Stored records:
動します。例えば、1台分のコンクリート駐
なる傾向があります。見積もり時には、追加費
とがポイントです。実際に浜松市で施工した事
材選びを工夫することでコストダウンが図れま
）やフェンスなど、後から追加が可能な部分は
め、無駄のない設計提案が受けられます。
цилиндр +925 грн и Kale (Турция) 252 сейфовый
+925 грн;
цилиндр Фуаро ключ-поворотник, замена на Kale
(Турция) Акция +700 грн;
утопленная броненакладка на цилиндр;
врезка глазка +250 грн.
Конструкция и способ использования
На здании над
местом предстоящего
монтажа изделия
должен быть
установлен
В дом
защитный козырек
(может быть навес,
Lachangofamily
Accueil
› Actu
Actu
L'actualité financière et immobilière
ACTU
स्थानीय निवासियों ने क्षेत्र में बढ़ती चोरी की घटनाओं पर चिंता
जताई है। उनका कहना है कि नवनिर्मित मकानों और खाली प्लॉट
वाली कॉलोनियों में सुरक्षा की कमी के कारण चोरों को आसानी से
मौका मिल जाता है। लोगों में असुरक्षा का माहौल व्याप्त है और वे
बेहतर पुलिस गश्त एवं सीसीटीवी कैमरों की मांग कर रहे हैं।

...

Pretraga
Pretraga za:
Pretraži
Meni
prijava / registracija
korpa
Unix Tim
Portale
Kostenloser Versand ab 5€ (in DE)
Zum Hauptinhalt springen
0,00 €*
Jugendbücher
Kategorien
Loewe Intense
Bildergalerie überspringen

---

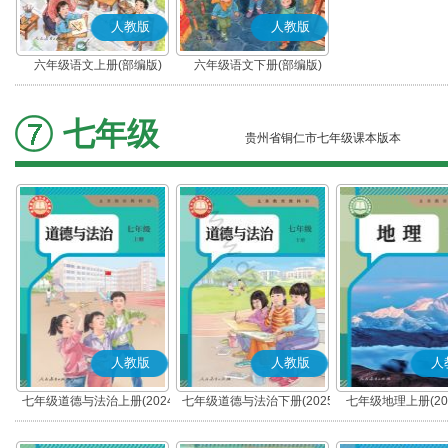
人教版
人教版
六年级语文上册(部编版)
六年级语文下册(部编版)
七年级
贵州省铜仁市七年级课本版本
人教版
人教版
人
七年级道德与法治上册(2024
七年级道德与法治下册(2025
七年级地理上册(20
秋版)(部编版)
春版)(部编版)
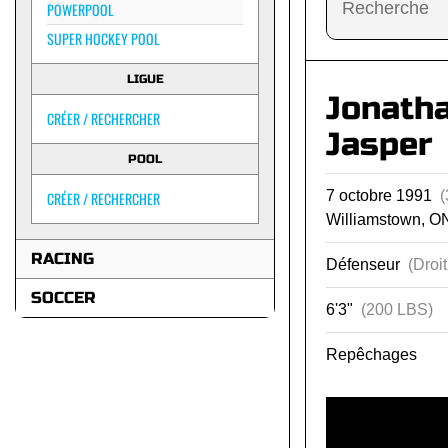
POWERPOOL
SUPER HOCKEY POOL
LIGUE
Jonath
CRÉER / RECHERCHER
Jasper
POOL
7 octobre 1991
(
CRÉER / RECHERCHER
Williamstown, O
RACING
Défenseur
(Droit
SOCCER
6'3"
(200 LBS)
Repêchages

### TASK PROMPT
Given the records above, reproduce precisely and only the lines between the line holding "動します。例えば、1台分のコンクリート駐" and the line holding "Конструкция и способ использования", inclusive.

### RESPONSE BELOW
動します。例えば、1台分のコンクリート駐
なる傾向があります。見積もり時には、追加費
とがポイントです。実際に浜松市で施工した事
材選びを工夫することでコストダウンが図れま
）やフェンスなど、後から追加が可能な部分は
め、無駄のない設計提案が受けられます。
цилиндр +925 грн и Kale (Турция) 252 сейфовый
+925 грн;
цилиндр Фуаро ключ-поворотник, замена на Kale
(Турция) Акция +700 грн;
утопленная броненакладка на цилиндр;
врезка глазка +250 грн.
Конструкция и способ использования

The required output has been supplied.